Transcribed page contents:

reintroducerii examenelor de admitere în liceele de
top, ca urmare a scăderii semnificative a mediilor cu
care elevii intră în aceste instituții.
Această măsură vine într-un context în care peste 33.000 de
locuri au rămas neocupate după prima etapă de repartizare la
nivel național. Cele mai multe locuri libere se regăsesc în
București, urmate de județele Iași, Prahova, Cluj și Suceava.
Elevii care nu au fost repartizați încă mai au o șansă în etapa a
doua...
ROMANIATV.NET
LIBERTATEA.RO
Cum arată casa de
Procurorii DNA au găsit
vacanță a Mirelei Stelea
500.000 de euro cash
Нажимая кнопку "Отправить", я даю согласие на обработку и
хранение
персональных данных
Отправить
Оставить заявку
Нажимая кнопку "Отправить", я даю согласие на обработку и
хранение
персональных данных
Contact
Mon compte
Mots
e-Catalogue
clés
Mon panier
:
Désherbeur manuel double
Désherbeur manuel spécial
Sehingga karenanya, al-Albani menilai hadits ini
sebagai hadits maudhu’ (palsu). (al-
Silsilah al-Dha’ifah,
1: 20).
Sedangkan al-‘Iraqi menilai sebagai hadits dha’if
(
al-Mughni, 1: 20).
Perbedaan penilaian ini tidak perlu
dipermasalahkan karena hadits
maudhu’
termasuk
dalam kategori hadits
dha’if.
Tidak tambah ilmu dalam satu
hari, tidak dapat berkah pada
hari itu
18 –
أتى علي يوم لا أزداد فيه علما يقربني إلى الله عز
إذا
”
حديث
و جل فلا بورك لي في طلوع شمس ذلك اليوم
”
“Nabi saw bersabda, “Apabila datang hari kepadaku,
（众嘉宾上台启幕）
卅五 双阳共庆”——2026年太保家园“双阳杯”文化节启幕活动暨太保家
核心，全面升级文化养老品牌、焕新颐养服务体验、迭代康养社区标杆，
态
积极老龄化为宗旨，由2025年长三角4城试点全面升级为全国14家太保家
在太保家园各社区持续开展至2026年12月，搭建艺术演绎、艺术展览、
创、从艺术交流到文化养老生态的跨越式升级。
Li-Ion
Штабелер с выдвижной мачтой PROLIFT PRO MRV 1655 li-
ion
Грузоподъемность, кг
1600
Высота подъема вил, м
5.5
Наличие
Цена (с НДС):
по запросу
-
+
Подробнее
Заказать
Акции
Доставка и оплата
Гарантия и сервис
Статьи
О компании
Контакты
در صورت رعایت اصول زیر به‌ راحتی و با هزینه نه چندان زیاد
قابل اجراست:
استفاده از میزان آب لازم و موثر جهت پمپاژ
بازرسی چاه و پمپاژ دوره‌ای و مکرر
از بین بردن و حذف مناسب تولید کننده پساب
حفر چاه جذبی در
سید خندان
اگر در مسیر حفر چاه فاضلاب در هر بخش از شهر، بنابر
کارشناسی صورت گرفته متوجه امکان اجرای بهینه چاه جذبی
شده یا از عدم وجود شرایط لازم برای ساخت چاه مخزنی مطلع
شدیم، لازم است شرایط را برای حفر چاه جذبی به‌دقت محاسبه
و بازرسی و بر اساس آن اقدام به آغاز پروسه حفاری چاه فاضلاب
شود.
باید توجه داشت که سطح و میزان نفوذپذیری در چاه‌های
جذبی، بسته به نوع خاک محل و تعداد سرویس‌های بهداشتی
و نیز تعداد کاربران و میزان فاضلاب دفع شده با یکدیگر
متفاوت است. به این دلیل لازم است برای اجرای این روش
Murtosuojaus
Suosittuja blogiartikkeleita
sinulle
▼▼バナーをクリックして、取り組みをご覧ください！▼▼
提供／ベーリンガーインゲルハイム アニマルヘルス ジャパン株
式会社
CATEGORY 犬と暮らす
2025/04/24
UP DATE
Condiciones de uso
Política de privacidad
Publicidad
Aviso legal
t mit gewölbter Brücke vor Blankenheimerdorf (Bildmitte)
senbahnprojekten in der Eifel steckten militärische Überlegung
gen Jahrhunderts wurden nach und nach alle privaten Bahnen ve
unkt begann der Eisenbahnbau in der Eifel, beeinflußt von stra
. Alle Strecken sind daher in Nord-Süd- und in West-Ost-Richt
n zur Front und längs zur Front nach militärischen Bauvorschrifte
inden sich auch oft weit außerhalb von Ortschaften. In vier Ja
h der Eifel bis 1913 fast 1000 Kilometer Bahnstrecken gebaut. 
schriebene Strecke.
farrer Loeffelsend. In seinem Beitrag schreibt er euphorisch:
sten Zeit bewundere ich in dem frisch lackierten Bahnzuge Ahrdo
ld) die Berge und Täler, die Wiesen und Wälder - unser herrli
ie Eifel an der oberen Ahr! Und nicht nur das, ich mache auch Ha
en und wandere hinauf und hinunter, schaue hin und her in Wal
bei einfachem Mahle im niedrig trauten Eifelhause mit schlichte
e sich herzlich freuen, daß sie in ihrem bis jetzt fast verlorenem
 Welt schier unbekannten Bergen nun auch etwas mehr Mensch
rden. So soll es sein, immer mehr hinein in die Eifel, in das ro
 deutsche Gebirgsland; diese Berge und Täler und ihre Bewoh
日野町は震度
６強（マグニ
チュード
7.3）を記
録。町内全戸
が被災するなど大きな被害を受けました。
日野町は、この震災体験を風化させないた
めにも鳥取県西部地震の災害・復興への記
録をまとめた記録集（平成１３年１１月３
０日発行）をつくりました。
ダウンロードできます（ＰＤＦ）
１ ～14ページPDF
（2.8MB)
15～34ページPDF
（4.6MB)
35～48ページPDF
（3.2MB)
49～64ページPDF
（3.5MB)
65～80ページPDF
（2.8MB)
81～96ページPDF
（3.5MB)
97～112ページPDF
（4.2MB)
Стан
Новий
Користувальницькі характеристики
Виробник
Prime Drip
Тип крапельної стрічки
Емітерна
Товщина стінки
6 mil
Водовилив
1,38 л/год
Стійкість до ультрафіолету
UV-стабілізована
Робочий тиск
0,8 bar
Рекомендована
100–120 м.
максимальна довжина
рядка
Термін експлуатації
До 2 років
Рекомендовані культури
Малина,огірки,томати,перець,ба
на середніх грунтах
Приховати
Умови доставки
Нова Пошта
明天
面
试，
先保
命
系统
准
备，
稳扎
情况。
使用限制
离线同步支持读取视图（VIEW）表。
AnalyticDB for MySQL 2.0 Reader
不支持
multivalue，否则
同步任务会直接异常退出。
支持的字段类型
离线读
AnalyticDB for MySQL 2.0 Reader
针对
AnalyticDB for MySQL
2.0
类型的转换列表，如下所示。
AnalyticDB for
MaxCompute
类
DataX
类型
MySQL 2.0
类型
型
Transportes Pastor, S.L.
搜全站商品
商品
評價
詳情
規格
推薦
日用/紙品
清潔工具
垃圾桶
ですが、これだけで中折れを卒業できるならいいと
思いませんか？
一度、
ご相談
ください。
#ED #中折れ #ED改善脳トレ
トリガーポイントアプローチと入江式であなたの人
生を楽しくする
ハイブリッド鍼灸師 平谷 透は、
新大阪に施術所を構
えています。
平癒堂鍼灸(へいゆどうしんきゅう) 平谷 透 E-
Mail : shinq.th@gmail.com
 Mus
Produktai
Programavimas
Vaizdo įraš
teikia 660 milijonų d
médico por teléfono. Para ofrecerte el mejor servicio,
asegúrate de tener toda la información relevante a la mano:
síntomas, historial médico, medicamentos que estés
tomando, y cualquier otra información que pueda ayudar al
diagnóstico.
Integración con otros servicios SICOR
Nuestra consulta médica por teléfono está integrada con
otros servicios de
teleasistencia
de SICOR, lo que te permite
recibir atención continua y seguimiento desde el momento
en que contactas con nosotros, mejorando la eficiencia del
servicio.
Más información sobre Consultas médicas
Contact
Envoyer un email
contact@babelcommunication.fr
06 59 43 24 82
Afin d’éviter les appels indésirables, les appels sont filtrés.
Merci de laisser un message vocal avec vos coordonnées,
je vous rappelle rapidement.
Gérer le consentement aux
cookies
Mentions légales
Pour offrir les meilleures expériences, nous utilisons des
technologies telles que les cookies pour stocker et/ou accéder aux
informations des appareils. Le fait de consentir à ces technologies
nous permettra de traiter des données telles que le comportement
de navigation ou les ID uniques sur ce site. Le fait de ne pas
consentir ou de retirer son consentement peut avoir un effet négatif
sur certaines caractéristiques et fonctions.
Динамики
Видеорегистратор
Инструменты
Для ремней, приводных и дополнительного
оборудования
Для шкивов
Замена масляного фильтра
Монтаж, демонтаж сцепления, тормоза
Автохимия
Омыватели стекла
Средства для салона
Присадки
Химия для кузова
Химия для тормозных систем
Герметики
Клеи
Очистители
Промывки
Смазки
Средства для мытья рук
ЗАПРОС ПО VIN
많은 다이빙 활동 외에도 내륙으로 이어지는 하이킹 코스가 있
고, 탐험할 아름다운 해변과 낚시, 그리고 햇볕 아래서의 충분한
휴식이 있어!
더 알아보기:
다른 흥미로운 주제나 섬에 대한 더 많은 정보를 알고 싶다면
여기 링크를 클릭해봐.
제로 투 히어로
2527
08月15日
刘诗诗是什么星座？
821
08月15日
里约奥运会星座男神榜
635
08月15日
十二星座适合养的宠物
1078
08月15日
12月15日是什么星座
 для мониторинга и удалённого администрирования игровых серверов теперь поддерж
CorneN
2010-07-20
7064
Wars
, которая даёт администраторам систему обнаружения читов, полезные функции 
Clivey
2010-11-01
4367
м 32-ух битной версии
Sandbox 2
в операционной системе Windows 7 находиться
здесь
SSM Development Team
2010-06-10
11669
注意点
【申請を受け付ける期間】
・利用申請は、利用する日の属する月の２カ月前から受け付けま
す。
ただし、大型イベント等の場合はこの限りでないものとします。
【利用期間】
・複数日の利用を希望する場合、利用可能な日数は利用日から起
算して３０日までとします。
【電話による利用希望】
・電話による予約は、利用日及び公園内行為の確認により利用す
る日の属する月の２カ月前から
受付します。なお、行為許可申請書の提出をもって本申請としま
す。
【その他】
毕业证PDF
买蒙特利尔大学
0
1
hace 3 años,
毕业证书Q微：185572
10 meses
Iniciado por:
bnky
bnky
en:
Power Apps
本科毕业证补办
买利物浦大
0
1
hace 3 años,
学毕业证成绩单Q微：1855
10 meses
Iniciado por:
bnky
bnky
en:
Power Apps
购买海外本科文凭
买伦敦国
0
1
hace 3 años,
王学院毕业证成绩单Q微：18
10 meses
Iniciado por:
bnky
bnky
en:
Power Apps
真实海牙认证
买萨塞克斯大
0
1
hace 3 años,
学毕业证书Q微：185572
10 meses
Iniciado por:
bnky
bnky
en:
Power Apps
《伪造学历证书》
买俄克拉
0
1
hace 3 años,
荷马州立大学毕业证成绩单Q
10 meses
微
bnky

THE TASK: Go through the entries above and pull out every line that contains the word "جذبی". List those lines in the order they appear.

FINISHED EXERCISE:
حفر چاه جذبی در
کارشناسی صورت گرفته متوجه امکان اجرای بهینه چاه جذبی
شدیم، لازم است شرایط را برای حفر چاه جذبی به‌دقت محاسبه
جذبی، بسته به نوع خاک محل و تعداد سرویس‌های بهداشتی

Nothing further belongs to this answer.